**Provided data**
((
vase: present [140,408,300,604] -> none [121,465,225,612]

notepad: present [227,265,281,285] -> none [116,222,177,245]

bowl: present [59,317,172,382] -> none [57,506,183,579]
))
**Work task**
Working from the listing above, give it again word for word.

**Reply to the exercise**
vase: present [140,408,300,604] -> none [121,465,225,612]

notepad: present [227,265,281,285] -> none [116,222,177,245]

bowl: present [59,317,172,382] -> none [57,506,183,579]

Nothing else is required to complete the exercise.